We should be chasing disappointment.

I tried quitting creative stuff because I wanted to live a life without disappointment. Paradoxically, I found this made me less happy. Disappointment only comes from risking a part of your soul. That’s why we feel terrible when we fall short, but it’s also why we should keep doing it.

Always trust that you will find a way to get unstuck

All these thoughts led me to reexamine my feelings about that instant gratification button. Would I still press it if I had the chance?

I watched a TV show recently which was about this exact subject. It’s about a superhero who could destroy any bad guy with just one punch. He’s called One Punch Man.

It’s a great show, you should watch it

Unlike other superheroes there is no conflict for One Punch Man. He has unlimited power. He doesn’t have to try, even against the most powerful bad guys. He just defeats them with one punch.

You would think this kinda power would leave him happy and satisfied. But actually, he is bored and depressed. Everything in his life is easy. He doesn’t have to try. He craves a more challenging life with more meaning.
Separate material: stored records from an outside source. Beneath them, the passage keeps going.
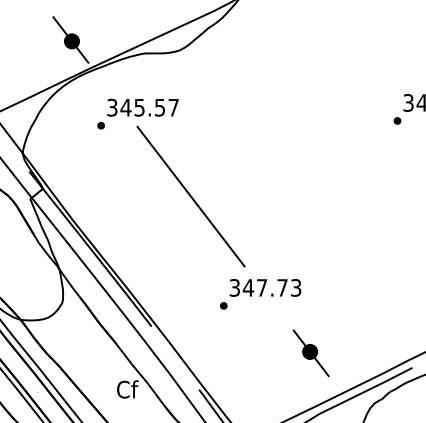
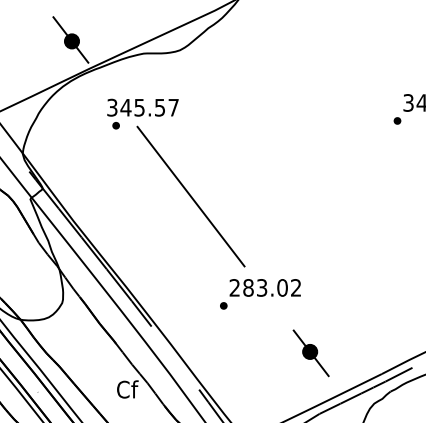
part at (100, 125) position: (100, 125) -> (115, 125)
text at (265, 287): 347.73 -> 283.02
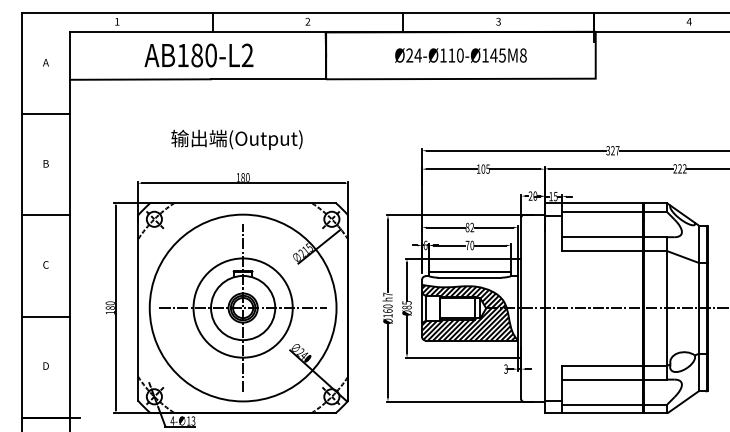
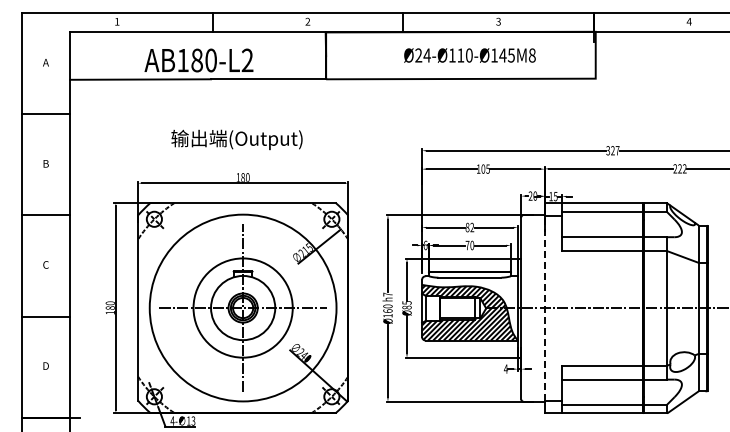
text at (198, 55) position: (198, 55) -> (198, 60)
text at (460, 55) position: (460, 55) -> (469, 55)
line at (544, 308): solid -> dashed
text at (505, 368): 3 -> 4
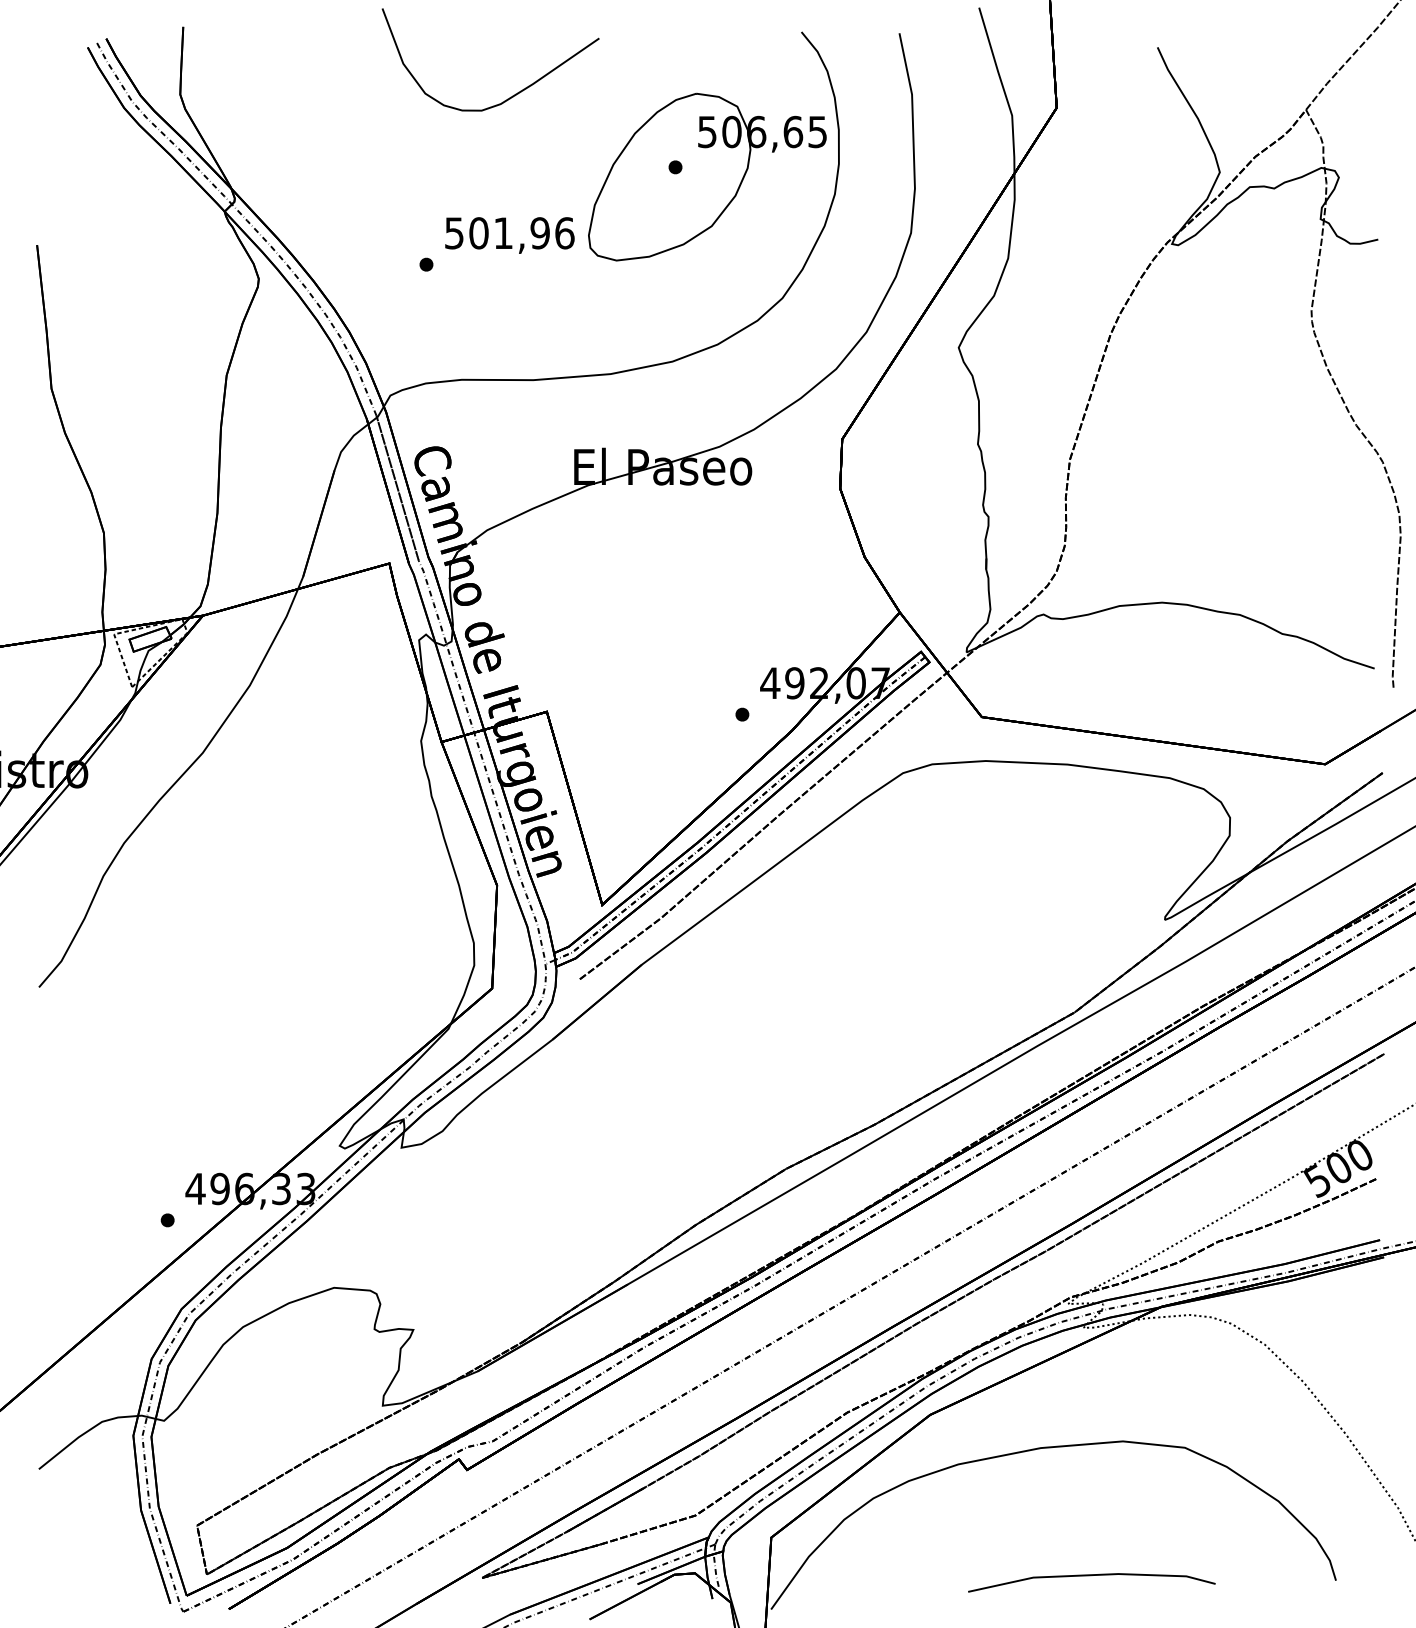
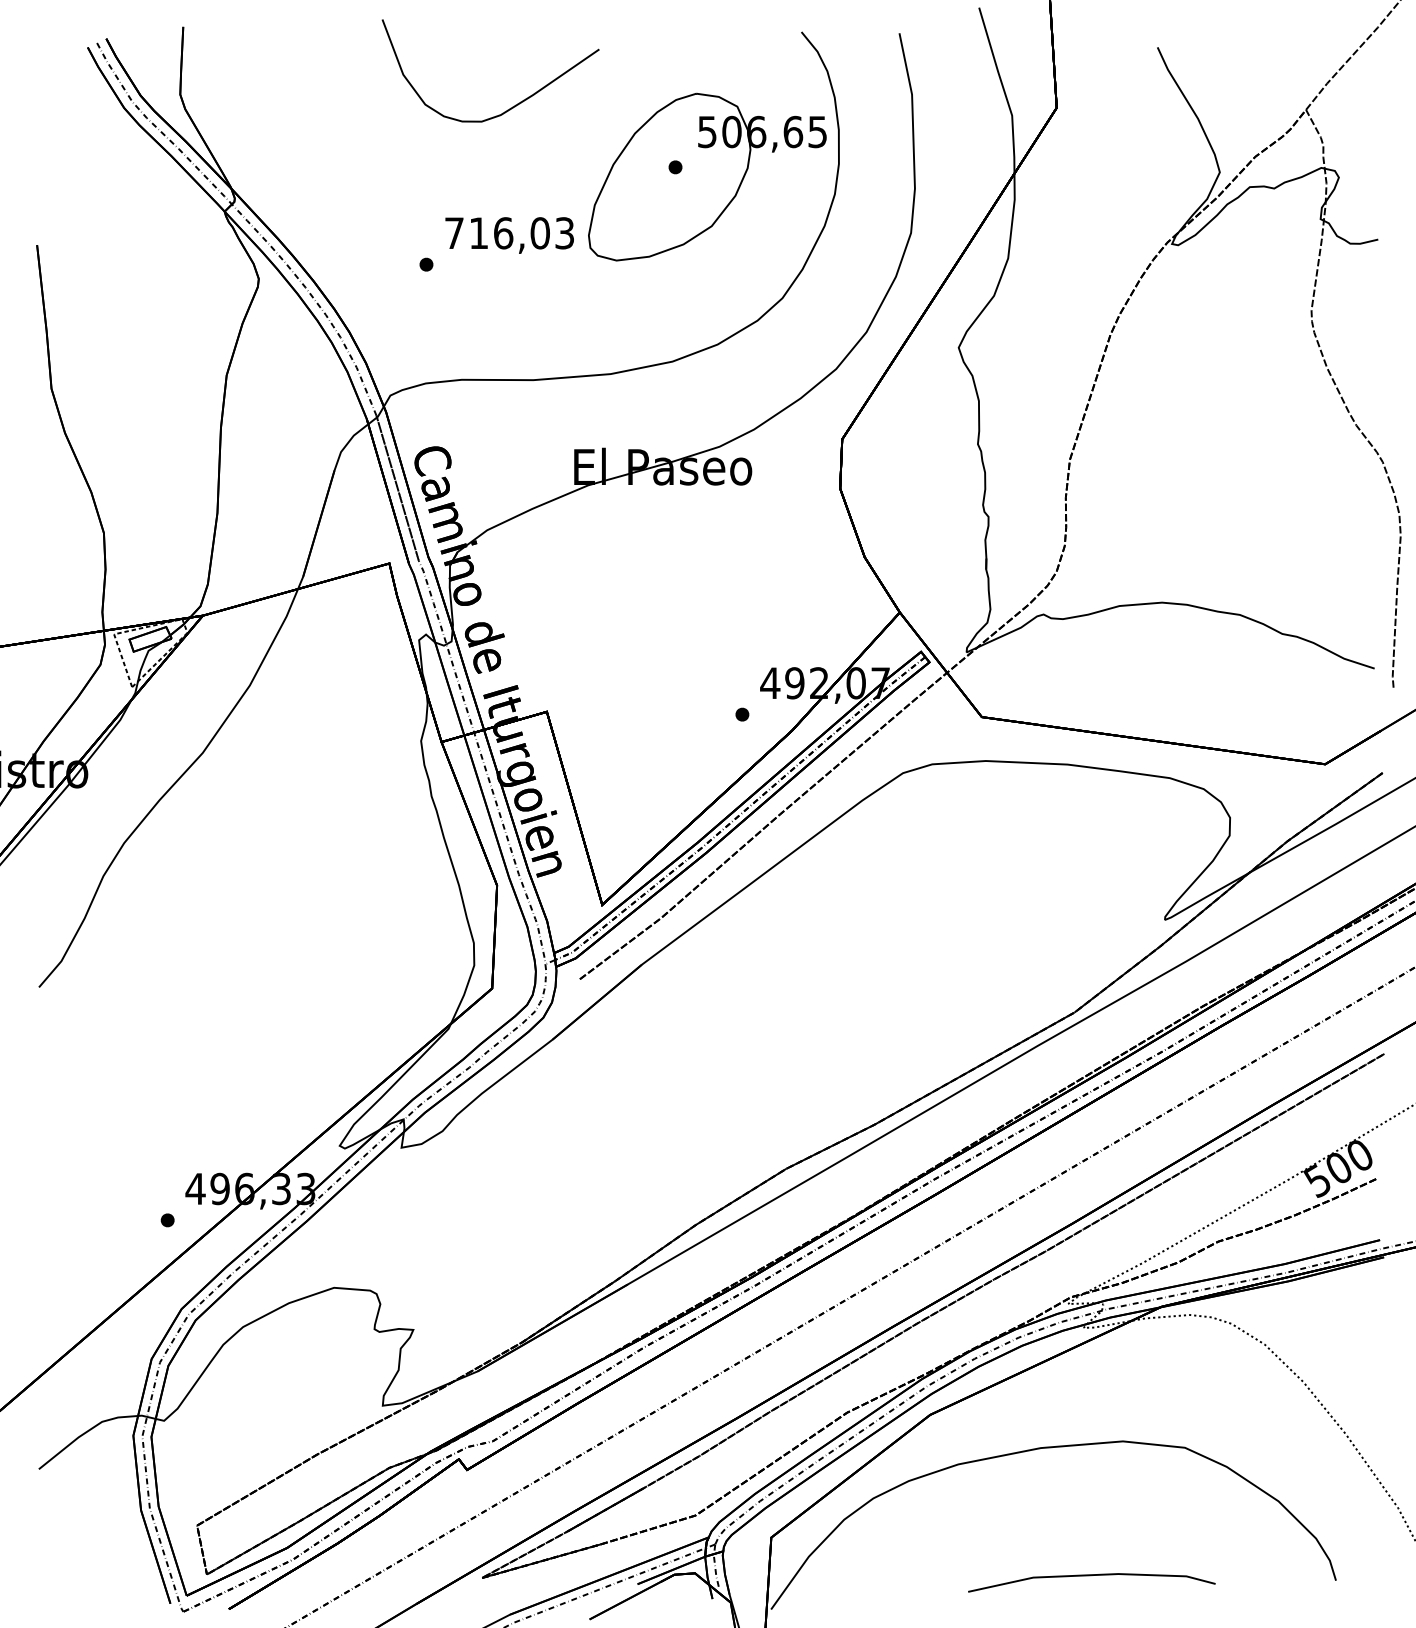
curve at (512, 95) position: (512, 95) -> (512, 106)
text at (509, 233): 501,96 -> 716,03
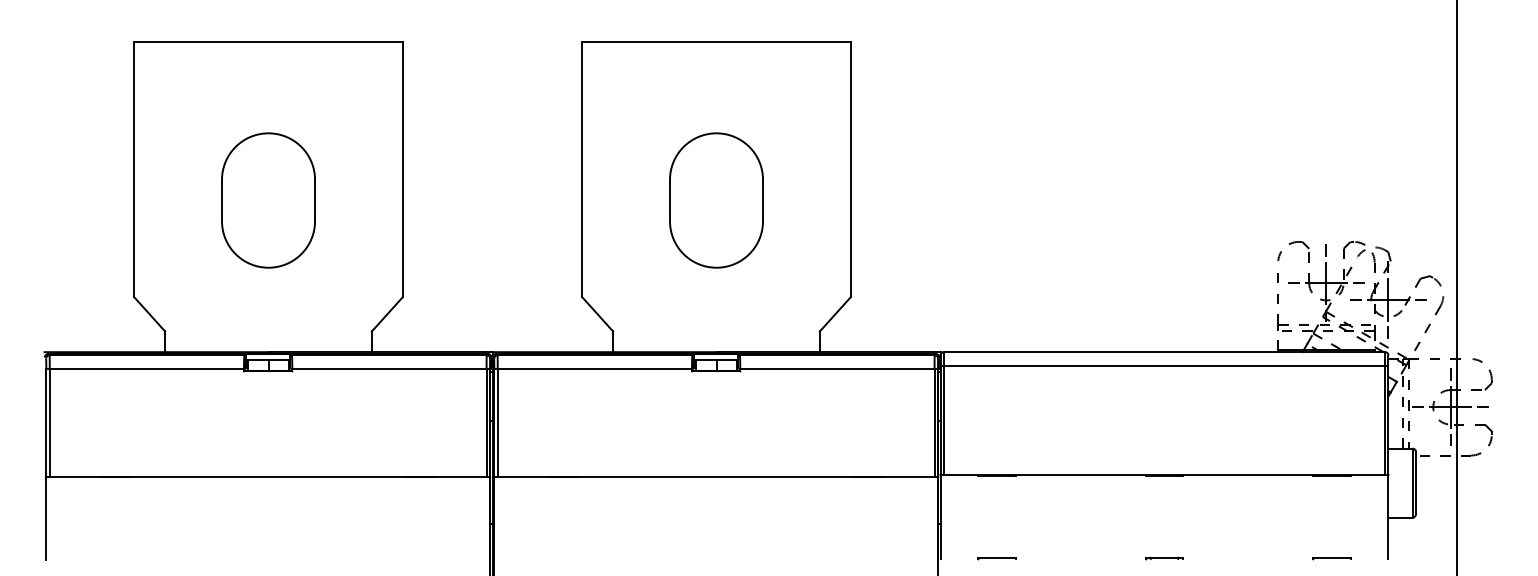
We gain happiness through transformation, disappointment, and struggle. If everything was super easy (if all our obstacles in life could be punched away instantly), life would not have any meaning.

Life is hard, miserable, and solid all the way through. That’s why it’s so much better to create magic, to make people wonder. Life’s difficulty is life’s greatest source of happiness.

If I dig deeper into all those people I envied for winning the career lottery, their lives never turn out how I would want mine to turn out. Many people who get a huge break without the necessary hard work quickly get trapped by depression, boredom, and addictions.

It makes me rethink that instant gratification button. Would I press it? I’m not so sure anymore.

What do you think?

Would you press it?

It’s a simple answer right?

Maybe not. Maybe, not. Maybe the answer isn’t so simple.